OBJETIVO =>
Prosigue la reseña de abajo sobre el libro Virgen de proa, de Alejandro Bekes, a partir de su última oración.

BLOQUE DE TEXTO =>
.....

Alejandro Bekes, clasicismo y exceso


Virgen de proa
Alejandro Bekes
Pre-Textos. Valencia, 2015.

En poesía la obra literaria es el poema, no el libro de poemas. Los grandes poetas españoles de la época clásica –de Garcilaso o Fray Luis a Góngora o Quevedo– no reunieron sus poemas en volumen; esa labor quedó en mano de otros. Pero los libros de poesía contemporánea no son, o no pretenden ser en la mayoría de los casos, una mera recopilación, sino algo más que la suma de sus partes. Cántico, de Jorge Guillén, ejemplifica a la perfección lo que queremos decir. Incluir o no un poema en una recopilación, colocarlo en un lugar o en otro, es también un trabajo estético, que suele hacerlo el propio poeta en funciones de editor y crítico de sí mismo, pero que puede hacerlo una persona distinta (pensemos en las antologías) y que puede hacerse bien o mal.

.....

MATERIAL DE ORIGEN =>
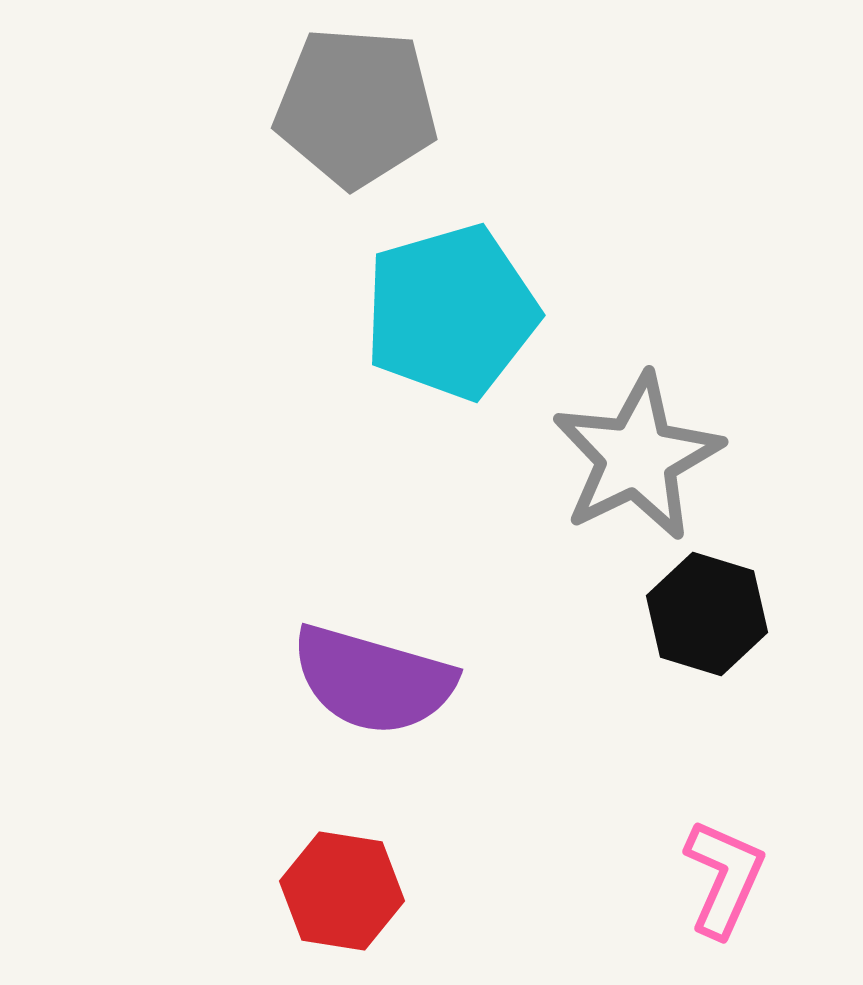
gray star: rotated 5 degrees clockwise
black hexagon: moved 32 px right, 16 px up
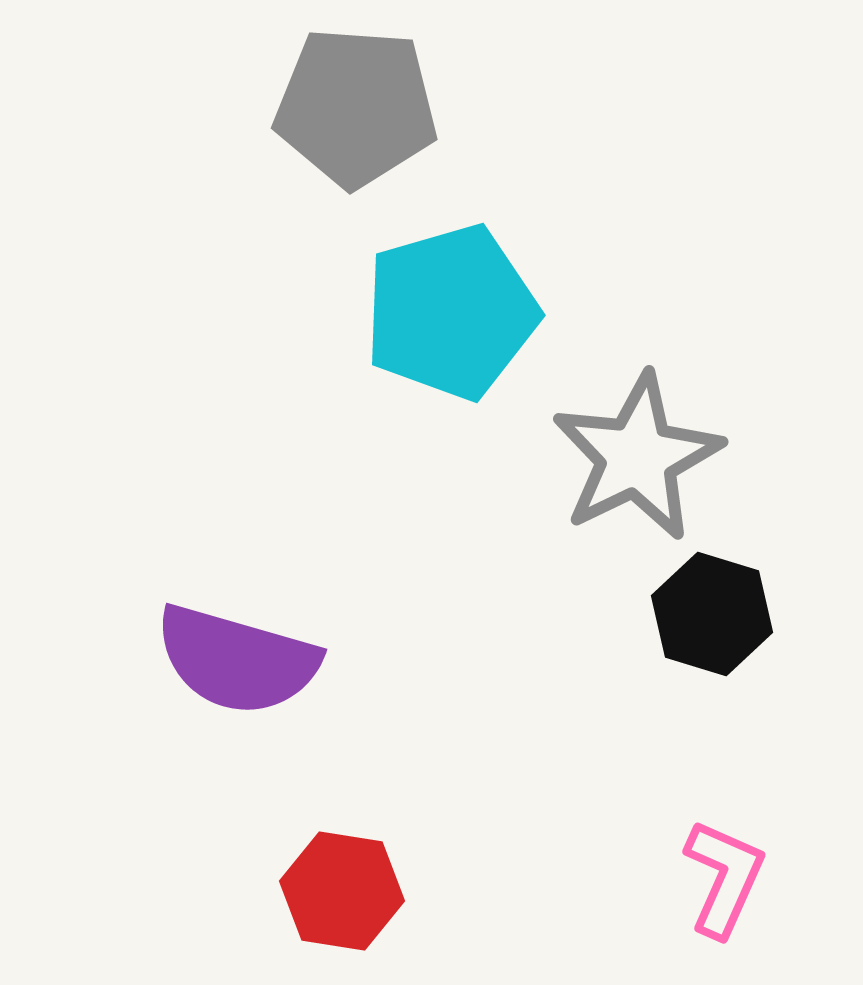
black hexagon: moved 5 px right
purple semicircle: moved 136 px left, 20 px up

.....

RESPUESTA =>
            En Virgen de proa, el poeta Alejandro Bekes –no solo poeta, también espléndido traductor y estudioso de la literatura– nos parece que no ha hecho del todo bien. Si menos es más, según el famoso dicho que está en la base de la estética minimalista, más resulta a menudo menos: cuatro poemas de estética y contenido muy similares valen menos que uno; no suman, restan.
            Si los cerca de doscientos poemas (algunos agrupados en series) que integran Virgen de proa se hubieran reducido a cuarenta o cincuenta, resultaría más fácil para todos los lectores darse cuenta de que nos encontramos ante uno de los grandes nombres de la poesía contemporánea en lengua española  Un poeta a contracorriente, especialmente a contracorriente de la poesía de su país, Argentina, que ha orillado la tradición clásica, la que representaron poetas como Francisco Luis Bernárdez, tildada de arcaizante y pastichista, para inclinarse por el coloquialismo, la denuncia y las sucesivas vanguardias.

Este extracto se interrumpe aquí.